Background and purpose: Recent clinical trials and network meta-analysis have suggested that the addition of induction chemotherapy (IC) to concurrent chemoradiotherapy (CCRT) could improve survival in locoregionally advanced NPC (LANPC). We aimed to develop a nomogram to estimate the benefit of IC for individual patients based on the data from a multicenter, randomized, phase III trial (NCT01245959) comparing IC plus CCRT with CCRT alone.
Participants and methods: This study analyzed all 480 patients enrolled in the original trial. A nomogram was developed to predict 3-year failure-free survival (FFS) with or without IC.

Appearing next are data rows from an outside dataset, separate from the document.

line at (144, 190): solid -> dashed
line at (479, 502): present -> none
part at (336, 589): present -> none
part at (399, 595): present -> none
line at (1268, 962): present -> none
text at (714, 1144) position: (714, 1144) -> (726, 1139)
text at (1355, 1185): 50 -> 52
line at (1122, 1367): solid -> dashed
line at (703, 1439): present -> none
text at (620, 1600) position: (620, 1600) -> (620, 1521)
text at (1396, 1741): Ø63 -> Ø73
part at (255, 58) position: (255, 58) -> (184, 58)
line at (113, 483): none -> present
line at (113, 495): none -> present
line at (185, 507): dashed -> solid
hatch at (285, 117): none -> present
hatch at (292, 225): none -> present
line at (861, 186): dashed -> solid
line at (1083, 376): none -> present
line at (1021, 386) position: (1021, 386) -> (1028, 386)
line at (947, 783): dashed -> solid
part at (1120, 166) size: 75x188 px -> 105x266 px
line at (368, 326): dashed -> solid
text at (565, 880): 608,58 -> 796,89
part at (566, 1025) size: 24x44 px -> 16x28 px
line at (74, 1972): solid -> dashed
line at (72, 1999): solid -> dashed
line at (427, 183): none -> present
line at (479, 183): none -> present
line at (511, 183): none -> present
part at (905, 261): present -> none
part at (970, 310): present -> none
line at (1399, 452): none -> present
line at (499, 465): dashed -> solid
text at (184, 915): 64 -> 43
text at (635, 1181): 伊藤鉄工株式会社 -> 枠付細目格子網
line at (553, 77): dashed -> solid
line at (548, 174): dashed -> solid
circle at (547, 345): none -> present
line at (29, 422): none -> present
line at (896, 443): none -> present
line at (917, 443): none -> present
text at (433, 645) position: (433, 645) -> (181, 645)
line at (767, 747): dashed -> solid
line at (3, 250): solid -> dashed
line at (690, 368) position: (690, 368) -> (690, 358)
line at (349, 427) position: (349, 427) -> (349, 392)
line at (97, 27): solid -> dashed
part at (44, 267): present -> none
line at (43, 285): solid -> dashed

Results: With a median follow-up of 45 months, the 3-year FFS rates were 80.3% and 72.4% in the IC plus CCRT group and CCRT group, respectively (P = 0.034). In multivariate analysis, T category, N category and treatment group were predictive of FFS and were incorporated into the nomogram. Gender was also included due to its clinical importance. This nomogram predicted that the magnitude of benefit from IC could vary significantly.
Conclusion: We developed a convenient nomogram to estimate the benefit of IC for individual patients with LANPC. This tool can serve as a catalyst of individual treatment discussions and facilitator of informed decision-making.
Keywords: Clinical trials; Induction chemotherapy; Nasopharyngeal neoplasms; Nomograms; Phase III as topic; Post hoc analysis.